▶ **TASK DETAILS**: Make an exact copy, without pictures, of the lines below from the one containing "новой работы." to the last line, both ends included.

(DATA TO EXAMINE)

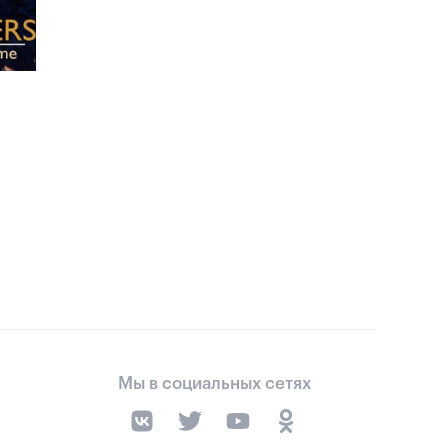
Мы в социальных сетях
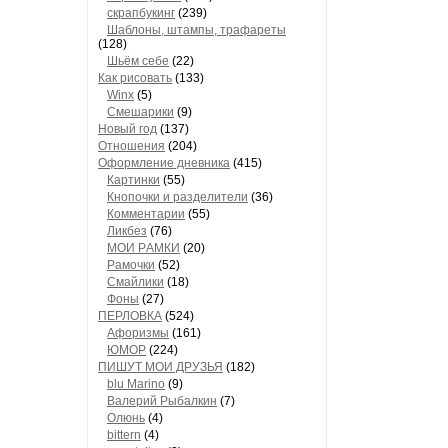
скрапбукинг
(239)
Шaблоны, штaмпы, трaфaреты
(128)
Шьём себе
(22)
Как рисовать
(133)
Winx
(5)
Смешарики
(9)
Новый год
(137)
Отношения
(204)
Оформление дневника
(415)
Кaртинки
(55)
Кнопочки и рaзделители
(36)
Комментaрии
(55)
Ликбез
(76)
МОИ РAМКИ
(20)
Рaмочки
(52)
Смaйлики
(18)
Фоны
(27)
ПЕРЛОВКА
(524)
Aфоризмы
(161)
ЮМОР
(224)
ПИШУТ МОИ ДРУЗЬЯ
(182)
blu Marino
(9)
Валерий Рыбалкин
(7)
Олюнь
(4)
bittern
(4)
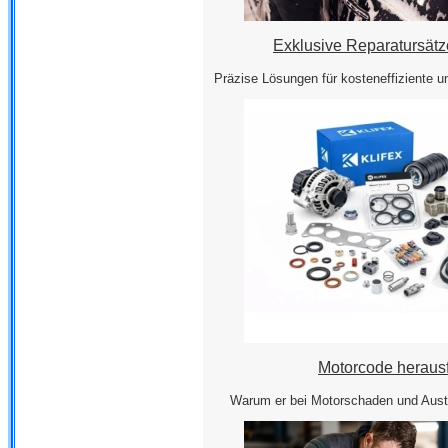
Exklusive Reparatursätze
Präzise Lösungen für kosteneffiziente u
Motorcode heraus
Warum er bei Motorschaden und Austa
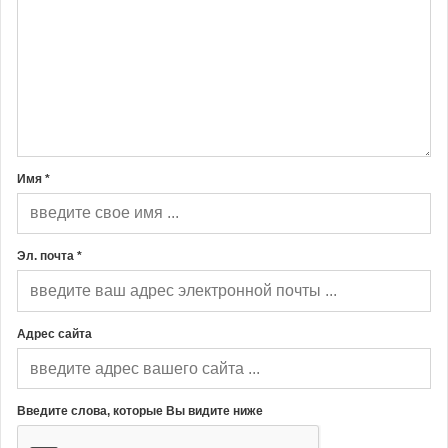
Имя *
Эл. почта *
Адрес сайта
Введите слова, которые Вы видите ниже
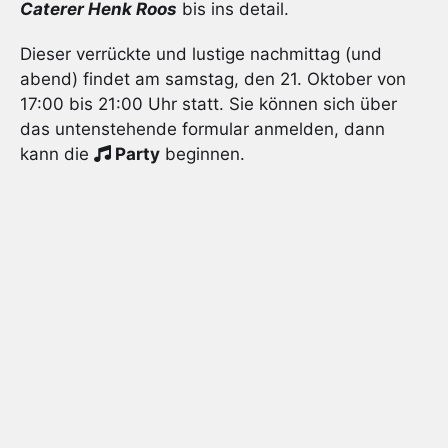
Caterer Henk Roos
bis ins detail.
Dieser verrückte und lustige nachmittag (und
abend) findet am samstag, den 21. Oktober von
17:00 bis 21:00 Uhr statt. Sie können sich über
das untenstehende formular anmelden, dann
kann die
Party
beginnen.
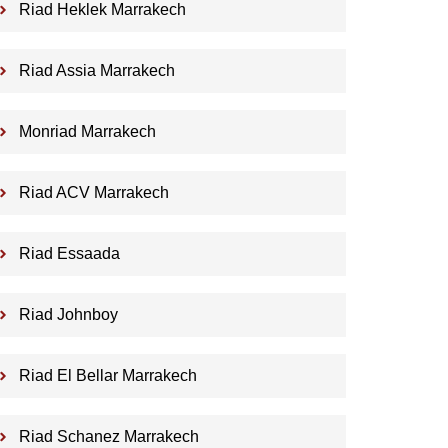
Riad Heklek Marrakech
Riad Assia Marrakech
Monriad Marrakech
Riad ACV Marrakech
Riad Essaada
Riad Johnboy
Riad El Bellar Marrakech
Riad Schanez Marrakech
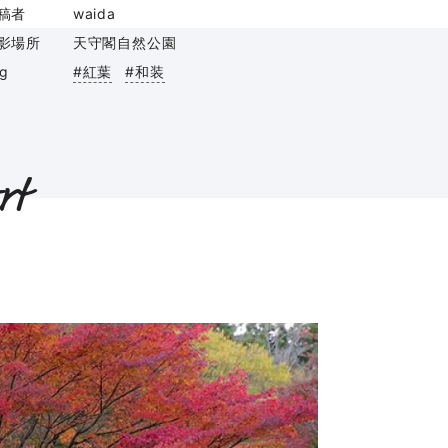
稿者
waida
影場所
天守閣自然公園
ag
#紅葉
#和装
rt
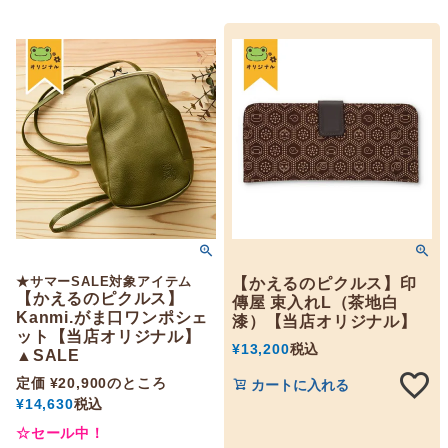
★サマーSALE対象アイテム
【かえるのピクルス】印
【かえるのピクルス】
傳屋 束入れL（茶地白
Kanmi.がま口ワンポシェ
漆）【当店オリジナル】
ット【当店オリジナル】
¥
13,200
税込
▲SALE
定価
¥
20,900
のところ
カートに入れる
¥
14,630
税込
☆セール中！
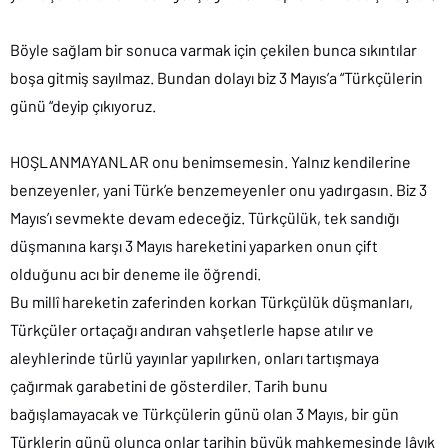
Böyle sağlam bir sonuca varmak için çekilen bunca sıkıntılar
boşa gitmiş sayılmaz. Bundan dolayı biz 3 Mayıs’a “Türkçülerin
günü “deyip çıkıyoruz.
HOŞLANMAYANLAR onu benimsemesin. Yalnız kendilerine
benzeyenler, yani Türk’e benzemeyenler onu yadırgasın. Biz 3
Mayıs’ı sevmekte devam edeceğiz. Türkçülük, tek sandığı
düşmanına karşı 3 Mayıs hareketini yaparken onun çift
olduğunu acı bir deneme ile öğrendi.
Bu millî hareketin zaferinden korkan Türkçülük düşmanları,
Türkçüler ortaçağı andıran vahşetlerle hapse atılır ve
aleyhlerinde türlü yayınlar yapılırken, onları tartışmaya
çağırmak garabetini de gösterdiler. Tarih bunu
bağışlamayacak ve Türkçülerin günü olan 3 Mayıs, bir gün
Türklerin günü olunca onlar tarihin büyük mahkemesinde lâyık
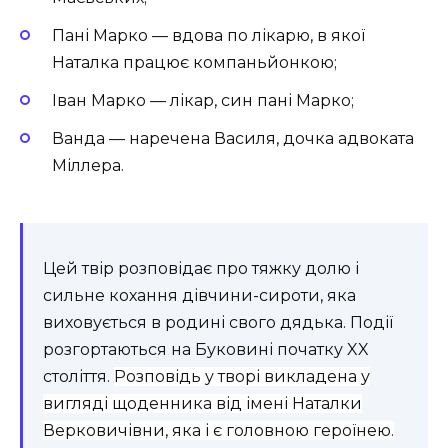
Пані Марко — вдова по лікарю, в якої
Наталка працює компаньйонкою;
Іван Марко — лікар, син пані Марко;
Ванда — наречена Василя, дочка адвоката
Міллера.
Цей твір розповідає про тяжку долю і
сильне кохання дівчини-сироти, яка
виховується в родині свого дядька. Події
розгортаються на Буковині початку XX
століття.
Розповідь у творі викладена у
вигляді щоденника від імені Наталки
Верковичівни, яка і є головною героїнею.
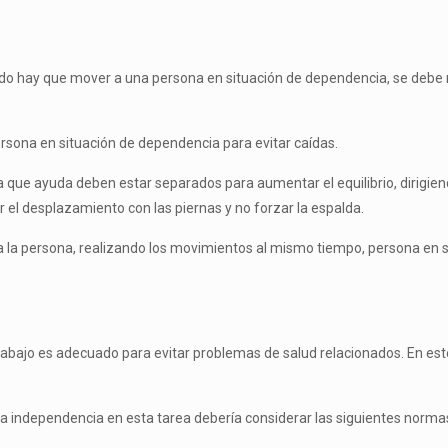
ando hay que mover a una persona en situación de dependencia, se deb
ersona en situación de dependencia para evitar caídas.
a que ayuda deben estar separados para aumentar el equilibrio, dirigiend
r el desplazamiento con las piernas y no forzar la espalda.
 a la per­sona, realizando los movimientos al mismo tiempo, persona en
 trabajo es adecuado para evitar problemas de salud relacionados. En e
a inde­pendencia en esta tarea debería considerar las siguientes norma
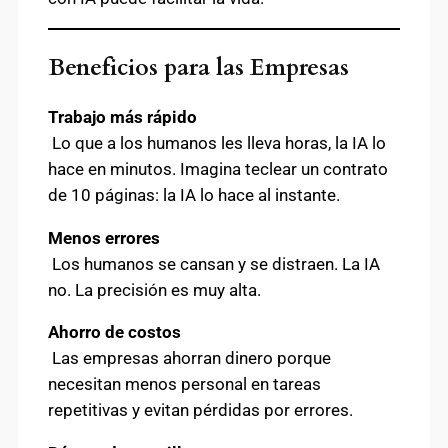
Beneficios para las Empresas
Trabajo más rápido
Lo que a los humanos les lleva horas, la IA lo
hace en minutos. Imagina teclear un contrato
de 10 páginas: la IA lo hace al instante.
Menos errores
Los humanos se cansan y se distraen. La IA
no. La precisión es muy alta.
Ahorro de costos
Las empresas ahorran dinero porque
necesitan menos personal en tareas
repetitivas y evitan pérdidas por errores.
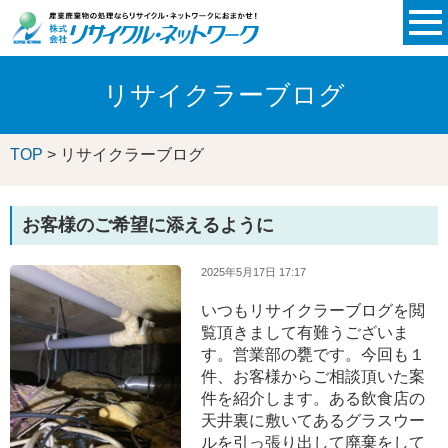
リサイクラーブログ
TOP
> リサイクラーブログ
お客様のご希望に添えるように
2025年5月17日 17:17
いつもリサイクラーブログを閲
覧頂きまして有難うございま
す。営業部の甕です。今回も１
件、お客様からご相談頂いた案
件を紹介します。ある飲食店の
天井裏に敷いてあるグラスウー
ルを引っ張り出して廃棄をして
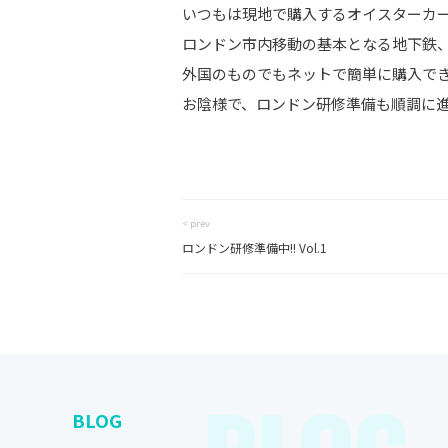
いつもは現地で購入するオイスターカード
ロンドン市内移動の基本となる地下鉄、
外国のものでもネットで簡単に購入できる
お陰様で、ロンドン研修準備も順調に
< prev
ロンドン研修準備中!! Vol.1
BLOG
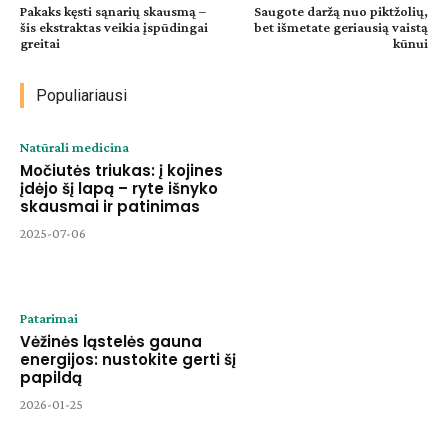
Pakaks kęsti sąnarių skausmą –
Saugote daržą nuo piktžolių,
šis ekstraktas veikia įspūdingai
bet išmetate geriausią vaistą
greitai
kūnui
Populiariausi
Natūrali medicina
Močiutės triukas: į kojines
įdėjo šį lapą – ryte išnyko
skausmai ir patinimas
2025-07-06
Patarimai
Vėžinės ląstelės gauna
energijos: nustokite gerti šį
papildą
2026-01-25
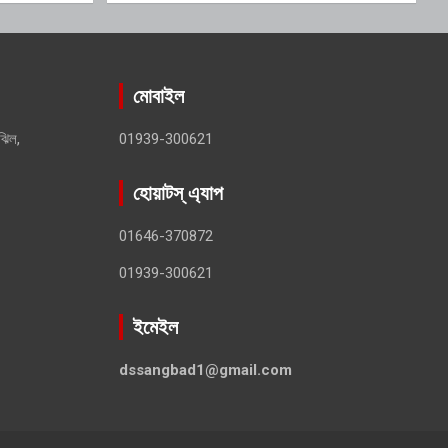
মোবাইল
ঝিল,
01939-300621
হোয়াটস্ এ্যাপ
01646-370872
01939-300621
ইমেইল
dssangbad1@gmail.com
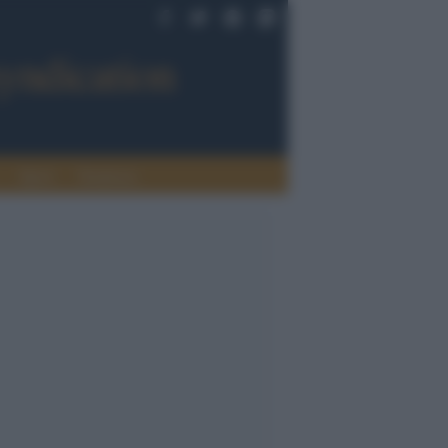
Sport
Tendenze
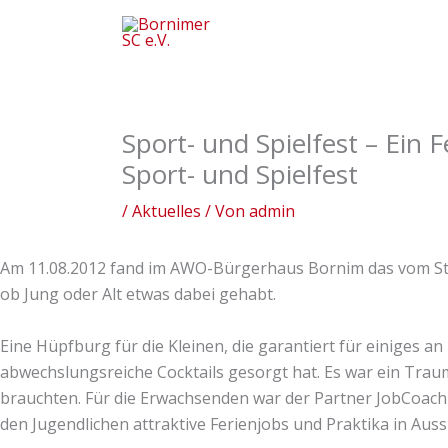
Zum
Inhalt
springen
Sport- und Spielfest – Ein 
Sport- und Spielfest
/
Aktuelles
/ Von
admin
Am 11.08.2012 fand im AWO-Bürgerhaus Bornim das vom Stadt
ob Jung oder Alt etwas dabei gehabt.
Eine Hüpfburg für die Kleinen, die garantiert für einiges a
abwechslungsreiche Cocktails gesorgt hat. Es war ein Traum
brauchten. Für die Erwachsenden war der Partner JobCoac
den Jugendlichen attraktive Ferienjobs und Praktika in Aussi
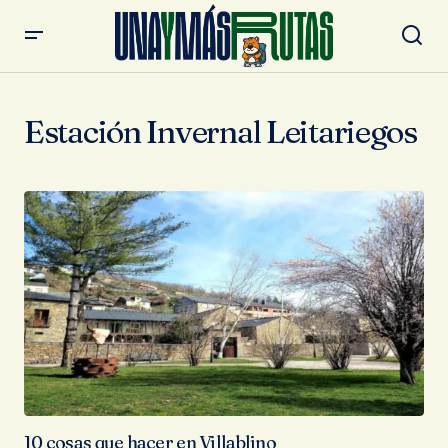
Estación Invernal Leitariegos
10 cosas que hacer en Villablino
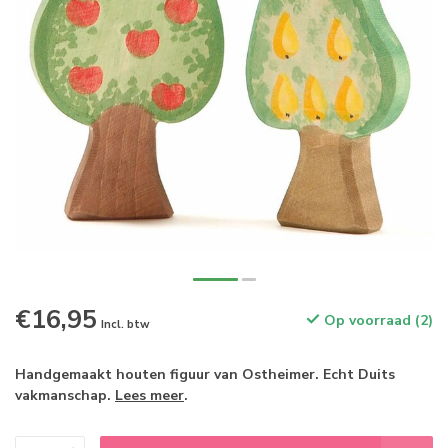
€16,95
Op voorraad (2)
Incl. btw
Handgemaakt houten figuur van Ostheimer. Echt Duits
vakmanschap.
Lees meer
.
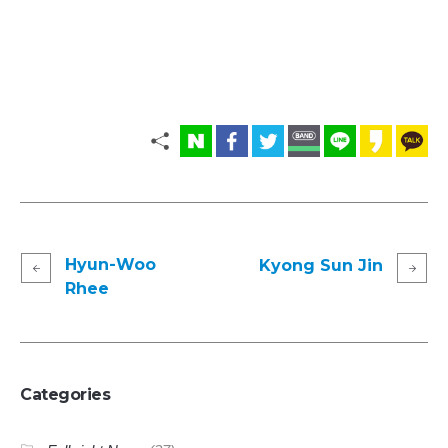
Hyun-Woo
Kyong Sun Jin
Rhee
Categories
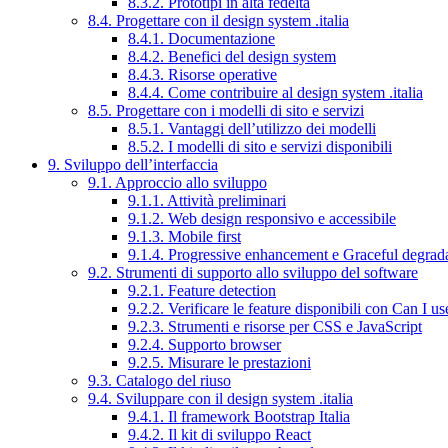
8.3.2. Prototipi in alta fedeltà
8.4. Progettare con il design system .italia
8.4.1. Documentazione
8.4.2. Benefici del design system
8.4.3. Risorse operative
8.4.4. Come contribuire al design system .italia
8.5. Progettare con i modelli di sito e servizi
8.5.1. Vantaggi dell’utilizzo dei modelli
8.5.2. I modelli di sito e servizi disponibili
9. Sviluppo dell’interfaccia
9.1. Approccio allo sviluppo
9.1.1. Attività preliminari
9.1.2. Web design responsivo e accessibile
9.1.3. Mobile first
9.1.4. Progressive enhancement e Graceful degrad
9.2. Strumenti di supporto allo sviluppo del software
9.2.1. Feature detection
9.2.2. Verificare le feature disponibili con Can I us
9.2.3. Strumenti e risorse per CSS e JavaScript
9.2.4. Supporto browser
9.2.5. Misurare le prestazioni
9.3. Catalogo del riuso
9.4. Sviluppare con il design system .italia
9.4.1. Il framework Bootstrap Italia
9.4.2. Il kit di sviluppo React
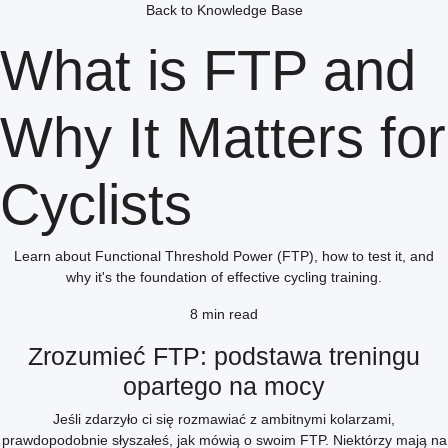
Back to Knowledge Base
What is FTP and
Why It Matters for
Cyclists
Learn about Functional Threshold Power (FTP), how to test it, and
why it's the foundation of effective cycling training.
8 min read
Zrozumieć FTP: podstawa treningu
opartego na mocy
Jeśli zdarzyło ci się rozmawiać z ambitnymi kolarzami,
prawdopodobnie słyszałeś, jak mówią o swoim FTP. Niektórzy mają na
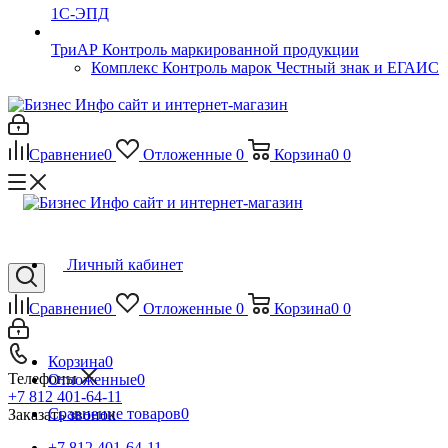
1С-ЭПД
ТриАР Контроль маркированной продукции
Комплекс Контроль марок Честный знак и ЕГАИС
Сравнение
0
Отложенные
0
Корзина
0
0
Личный кабинет
Сравнение
0
Отложенные
0
Корзина
0
0
Корзина
0
Телефоны
Отложенные
0
+7 812 401-64-11
Сравнение товаров
0
Заказать звонок
+7 812 401-64-11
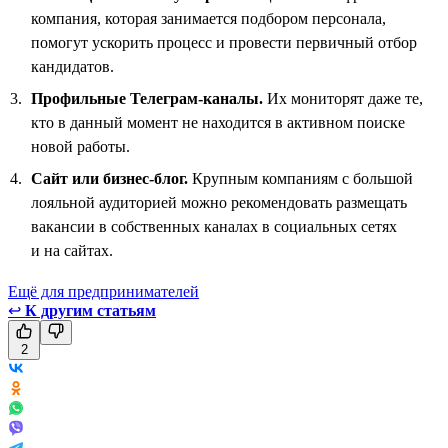
компания, которая занимается подбором персонала,
помогут ускорить процесс и провести первичный отбор
кандидатов.
Профильные Телеграм-каналы.
Их мониторят даже те,
кто в данный момент не находится в активном поиске
новой работы.
Сайт или бизнес-блог.
Крупным компаниям с большой
лояльной аудиторией можно рекомендовать размещать
вакансии в собственных каналах в социальных сетях
и на сайтах.
Ещё для предпринимателей
↩
К другим статьям
2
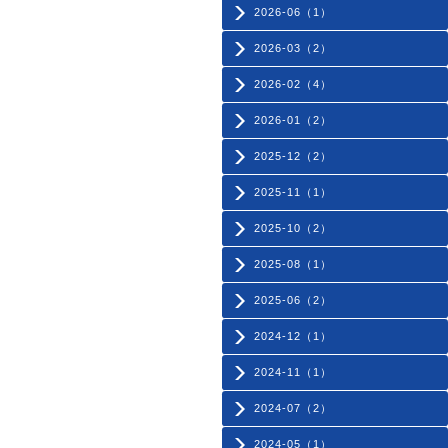
2026-06（1）
2026-03（2）
2026-02（4）
2026-01（2）
2025-12（2）
2025-11（1）
2025-10（2）
2025-08（1）
2025-06（2）
2024-12（1）
2024-11（1）
2024-07（2）
2024-05（1）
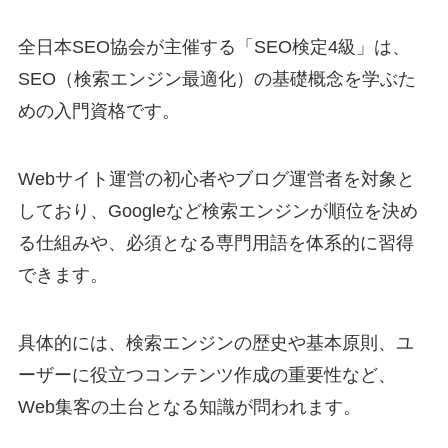
全日本SEO協会が主催する「SEO検定4級」は、
SEO（検索エンジン最適化）の基礎概念を学ぶた
めの入門資格です。
Webサイト運営の初心者やブログ運営者を対象と
しており、Googleなど検索エンジンが順位を決め
る仕組みや、必須となる専門用語を体系的に習得
できます。
具体的には、検索エンジンの歴史や基本原則、ユ
ーザーに役立つコンテンツ作成の重要性など、
Web集客の土台となる知識が問われます。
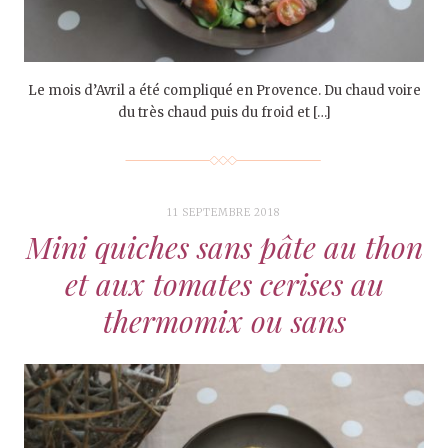
Le mois d’Avril a été compliqué en Provence. Du chaud voire
du très chaud puis du froid et […]
11 SEPTEMBRE 2018
Mini quiches sans pâte au thon
et aux tomates cerises au
thermomix ou sans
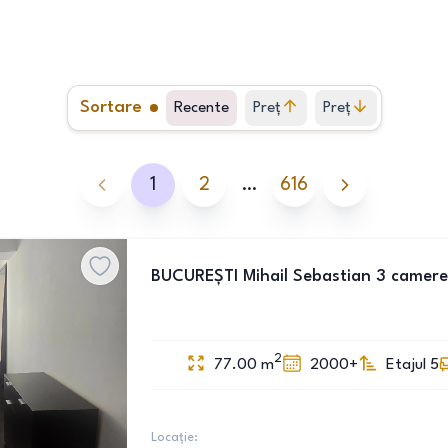
Sortare
Recente
Preț
Preț
crescător
descrescător
1
2
…
616
BUCUREȘTI Mihail Sebastian 3 camere
2
77.00
m
2000+
Etajul 5
Locație:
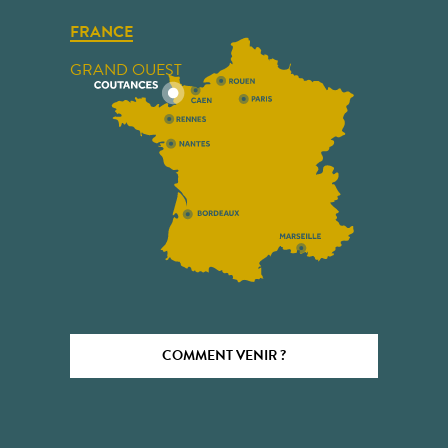
FRANCE
GRAND OUEST
COMMENT VENIR ?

(End DATA TO EXAMINE)

▶ **YOUR RESPONSE**:
новой работы.
Сайт или бизнес-блог.
Крупным компаниям с большой
лояльной аудиторией можно рекомендовать размещать
вакансии в собственных каналах в социальных сетях
и на сайтах.
Ещё для предпринимателей
↩
К другим статьям
2
2026-06（1）
2026-03（2）
2026-02（4）
2026-01（2）
2025-12（2）
2025-11（1）
2025-10（2）
2025-08（1）
2025-06（2）
2024-12（1）
2024-11（1）
2024-07（2）
2024-05（1）
全日本SEO協会が主催する「SEO検定4級」は、
SEO（検索エンジン最適化）の基礎概念を学ぶた
めの入門資格です。
Webサイト運営の初心者やブログ運営者を対象と
しており、Googleなど検索エンジンが順位を決め
る仕組みや、必須となる専門用語を体系的に習得
できます。
具体的には、検索エンジンの歴史や基本原則、ユ
ーザーに役立つコンテンツ作成の重要性など、
Web集客の土台となる知識が問われます。
Le mois d’Avril a été compliqué en Provence. Du chaud voire
du très chaud puis du froid et […]
11 SEPTEMBRE 2018
Mini quiches sans pâte au thon
et aux tomates cerises au
thermomix ou sans
Sortare
Recente
Preț
Preț
crescător
descrescător
1
2
…
616
BUCUREȘTI Mihail Sebastian 3 camere
2
77.00
m
2000+
Etajul 5
Locație:
FRANCE
GRAND OUEST
COMMENT VENIR ?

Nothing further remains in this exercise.